Goal: Reproduce every line of all the entries below, character for character, with nothing changed.
======== Given data ========
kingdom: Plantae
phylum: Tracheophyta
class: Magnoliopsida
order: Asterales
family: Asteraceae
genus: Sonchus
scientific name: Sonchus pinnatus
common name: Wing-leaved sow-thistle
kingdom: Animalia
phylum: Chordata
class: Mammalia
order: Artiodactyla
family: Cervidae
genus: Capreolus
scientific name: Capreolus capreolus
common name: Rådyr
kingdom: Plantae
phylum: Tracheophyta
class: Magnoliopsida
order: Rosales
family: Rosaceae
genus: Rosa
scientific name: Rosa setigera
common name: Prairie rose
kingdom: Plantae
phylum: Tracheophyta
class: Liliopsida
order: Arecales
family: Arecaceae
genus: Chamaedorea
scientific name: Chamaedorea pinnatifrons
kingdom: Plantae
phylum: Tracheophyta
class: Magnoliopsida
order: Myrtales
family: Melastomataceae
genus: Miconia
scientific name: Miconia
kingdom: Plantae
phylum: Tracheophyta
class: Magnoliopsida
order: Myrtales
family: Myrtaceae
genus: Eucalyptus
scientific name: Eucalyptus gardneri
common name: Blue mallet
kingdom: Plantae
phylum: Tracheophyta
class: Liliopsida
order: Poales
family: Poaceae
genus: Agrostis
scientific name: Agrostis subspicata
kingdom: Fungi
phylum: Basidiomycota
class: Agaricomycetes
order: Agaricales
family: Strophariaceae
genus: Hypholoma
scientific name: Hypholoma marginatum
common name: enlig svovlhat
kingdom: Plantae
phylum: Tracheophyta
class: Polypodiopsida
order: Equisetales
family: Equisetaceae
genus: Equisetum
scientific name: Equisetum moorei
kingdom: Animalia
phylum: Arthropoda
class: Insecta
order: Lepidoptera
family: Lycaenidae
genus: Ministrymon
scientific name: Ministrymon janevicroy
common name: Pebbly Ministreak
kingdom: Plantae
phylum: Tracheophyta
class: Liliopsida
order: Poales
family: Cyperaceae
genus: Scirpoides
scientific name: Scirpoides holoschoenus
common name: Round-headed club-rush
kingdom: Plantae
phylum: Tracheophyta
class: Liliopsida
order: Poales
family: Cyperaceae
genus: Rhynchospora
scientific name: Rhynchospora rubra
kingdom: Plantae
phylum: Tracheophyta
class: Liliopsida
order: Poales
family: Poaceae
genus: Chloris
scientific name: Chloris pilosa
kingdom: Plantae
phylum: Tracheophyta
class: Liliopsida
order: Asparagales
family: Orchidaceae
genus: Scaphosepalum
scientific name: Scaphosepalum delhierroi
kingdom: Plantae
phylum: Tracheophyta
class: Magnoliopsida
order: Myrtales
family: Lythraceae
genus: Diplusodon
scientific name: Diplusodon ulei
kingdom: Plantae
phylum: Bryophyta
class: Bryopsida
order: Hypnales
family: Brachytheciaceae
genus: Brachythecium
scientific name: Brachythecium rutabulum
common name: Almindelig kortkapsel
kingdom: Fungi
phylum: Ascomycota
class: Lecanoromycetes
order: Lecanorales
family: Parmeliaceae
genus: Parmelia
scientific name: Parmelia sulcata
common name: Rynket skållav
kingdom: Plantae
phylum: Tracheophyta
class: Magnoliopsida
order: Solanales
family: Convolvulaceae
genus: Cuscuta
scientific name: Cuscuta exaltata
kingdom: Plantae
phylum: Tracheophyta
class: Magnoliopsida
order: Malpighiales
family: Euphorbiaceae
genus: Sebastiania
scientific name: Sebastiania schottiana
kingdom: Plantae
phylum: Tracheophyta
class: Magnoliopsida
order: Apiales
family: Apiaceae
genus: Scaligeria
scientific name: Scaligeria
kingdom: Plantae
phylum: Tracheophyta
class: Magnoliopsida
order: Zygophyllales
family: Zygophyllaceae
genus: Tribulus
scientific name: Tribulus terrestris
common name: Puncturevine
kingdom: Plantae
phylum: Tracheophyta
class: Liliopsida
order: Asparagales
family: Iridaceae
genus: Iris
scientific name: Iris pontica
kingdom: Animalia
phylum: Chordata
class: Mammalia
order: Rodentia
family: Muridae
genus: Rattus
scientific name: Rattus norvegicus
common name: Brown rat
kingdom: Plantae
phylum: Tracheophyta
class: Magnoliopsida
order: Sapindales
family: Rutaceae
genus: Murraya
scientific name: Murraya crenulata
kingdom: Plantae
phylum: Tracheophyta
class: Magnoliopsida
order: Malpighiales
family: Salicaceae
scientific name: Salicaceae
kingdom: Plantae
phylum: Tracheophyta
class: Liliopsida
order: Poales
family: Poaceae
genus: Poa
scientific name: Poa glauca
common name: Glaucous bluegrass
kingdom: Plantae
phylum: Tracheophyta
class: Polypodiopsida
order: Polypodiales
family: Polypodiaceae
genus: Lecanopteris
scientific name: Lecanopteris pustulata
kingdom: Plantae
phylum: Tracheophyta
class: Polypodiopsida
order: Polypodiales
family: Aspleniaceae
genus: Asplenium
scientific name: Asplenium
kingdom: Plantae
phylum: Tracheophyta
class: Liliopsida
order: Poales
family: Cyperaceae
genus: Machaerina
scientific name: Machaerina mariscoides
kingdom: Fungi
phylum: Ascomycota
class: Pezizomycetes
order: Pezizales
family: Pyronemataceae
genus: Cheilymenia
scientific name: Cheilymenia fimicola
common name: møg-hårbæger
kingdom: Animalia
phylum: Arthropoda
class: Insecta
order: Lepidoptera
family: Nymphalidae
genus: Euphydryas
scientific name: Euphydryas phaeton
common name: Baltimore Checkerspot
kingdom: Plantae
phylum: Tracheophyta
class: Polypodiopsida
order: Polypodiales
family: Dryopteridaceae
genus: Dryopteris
========
Solution below:
kingdom: Plantae
phylum: Tracheophyta
class: Magnoliopsida
order: Asterales
family: Asteraceae
genus: Sonchus
scientific name: Sonchus pinnatus
common name: Wing-leaved sow-thistle
kingdom: Animalia
phylum: Chordata
class: Mammalia
order: Artiodactyla
family: Cervidae
genus: Capreolus
scientific name: Capreolus capreolus
common name: Rådyr
kingdom: Plantae
phylum: Tracheophyta
class: Magnoliopsida
order: Rosales
family: Rosaceae
genus: Rosa
scientific name: Rosa setigera
common name: Prairie rose
kingdom: Plantae
phylum: Tracheophyta
class: Liliopsida
order: Arecales
family: Arecaceae
genus: Chamaedorea
scientific name: Chamaedorea pinnatifrons
kingdom: Plantae
phylum: Tracheophyta
class: Magnoliopsida
order: Myrtales
family: Melastomataceae
genus: Miconia
scientific name: Miconia
kingdom: Plantae
phylum: Tracheophyta
class: Magnoliopsida
order: Myrtales
family: Myrtaceae
genus: Eucalyptus
scientific name: Eucalyptus gardneri
common name: Blue mallet
kingdom: Plantae
phylum: Tracheophyta
class: Liliopsida
order: Poales
family: Poaceae
genus: Agrostis
scientific name: Agrostis subspicata
kingdom: Fungi
phylum: Basidiomycota
class: Agaricomycetes
order: Agaricales
family: Strophariaceae
genus: Hypholoma
scientific name: Hypholoma marginatum
common name: enlig svovlhat
kingdom: Plantae
phylum: Tracheophyta
class: Polypodiopsida
order: Equisetales
family: Equisetaceae
genus: Equisetum
scientific name: Equisetum moorei
kingdom: Animalia
phylum: Arthropoda
class: Insecta
order: Lepidoptera
family: Lycaenidae
genus: Ministrymon
scientific name: Ministrymon janevicroy
common name: Pebbly Ministreak
kingdom: Plantae
phylum: Tracheophyta
class: Liliopsida
order: Poales
family: Cyperaceae
genus: Scirpoides
scientific name: Scirpoides holoschoenus
common name: Round-headed club-rush
kingdom: Plantae
phylum: Tracheophyta
class: Liliopsida
order: Poales
family: Cyperaceae
genus: Rhynchospora
scientific name: Rhynchospora rubra
kingdom: Plantae
phylum: Tracheophyta
class: Liliopsida
order: Poales
family: Poaceae
genus: Chloris
scientific name: Chloris pilosa
kingdom: Plantae
phylum: Tracheophyta
class: Liliopsida
order: Asparagales
family: Orchidaceae
genus: Scaphosepalum
scientific name: Scaphosepalum delhierroi
kingdom: Plantae
phylum: Tracheophyta
class: Magnoliopsida
order: Myrtales
family: Lythraceae
genus: Diplusodon
scientific name: Diplusodon ulei
kingdom: Plantae
phylum: Bryophyta
class: Bryopsida
order: Hypnales
family: Brachytheciaceae
genus: Brachythecium
scientific name: Brachythecium rutabulum
common name: Almindelig kortkapsel
kingdom: Fungi
phylum: Ascomycota
class: Lecanoromycetes
order: Lecanorales
family: Parmeliaceae
genus: Parmelia
scientific name: Parmelia sulcata
common name: Rynket skållav
kingdom: Plantae
phylum: Tracheophyta
class: Magnoliopsida
order: Solanales
family: Convolvulaceae
genus: Cuscuta
scientific name: Cuscuta exaltata
kingdom: Plantae
phylum: Tracheophyta
class: Magnoliopsida
order: Malpighiales
family: Euphorbiaceae
genus: Sebastiania
scientific name: Sebastiania schottiana
kingdom: Plantae
phylum: Tracheophyta
class: Magnoliopsida
order: Apiales
family: Apiaceae
genus: Scaligeria
scientific name: Scaligeria
kingdom: Plantae
phylum: Tracheophyta
class: Magnoliopsida
order: Zygophyllales
family: Zygophyllaceae
genus: Tribulus
scientific name: Tribulus terrestris
common name: Puncturevine
kingdom: Plantae
phylum: Tracheophyta
class: Liliopsida
order: Asparagales
family: Iridaceae
genus: Iris
scientific name: Iris pontica
kingdom: Animalia
phylum: Chordata
class: Mammalia
order: Rodentia
family: Muridae
genus: Rattus
scientific name: Rattus norvegicus
common name: Brown rat
kingdom: Plantae
phylum: Tracheophyta
class: Magnoliopsida
order: Sapindales
family: Rutaceae
genus: Murraya
scientific name: Murraya crenulata
kingdom: Plantae
phylum: Tracheophyta
class: Magnoliopsida
order: Malpighiales
family: Salicaceae
scientific name: Salicaceae
kingdom: Plantae
phylum: Tracheophyta
class: Liliopsida
order: Poales
family: Poaceae
genus: Poa
scientific name: Poa glauca
common name: Glaucous bluegrass
kingdom: Plantae
phylum: Tracheophyta
class: Polypodiopsida
order: Polypodiales
family: Polypodiaceae
genus: Lecanopteris
scientific name: Lecanopteris pustulata
kingdom: Plantae
phylum: Tracheophyta
class: Polypodiopsida
order: Polypodiales
family: Aspleniaceae
genus: Asplenium
scientific name: Asplenium
kingdom: Plantae
phylum: Tracheophyta
class: Liliopsida
order: Poales
family: Cyperaceae
genus: Machaerina
scientific name: Machaerina mariscoides
kingdom: Fungi
phylum: Ascomycota
class: Pezizomycetes
order: Pezizales
family: Pyronemataceae
genus: Cheilymenia
scientific name: Cheilymenia fimicola
common name: møg-hårbæger
kingdom: Animalia
phylum: Arthropoda
class: Insecta
order: Lepidoptera
family: Nymphalidae
genus: Euphydryas
scientific name: Euphydryas phaeton
common name: Baltimore Checkerspot
kingdom: Plantae
phylum: Tracheophyta
class: Polypodiopsida
order: Polypodiales
family: Dryopteridaceae
genus: Dryopteris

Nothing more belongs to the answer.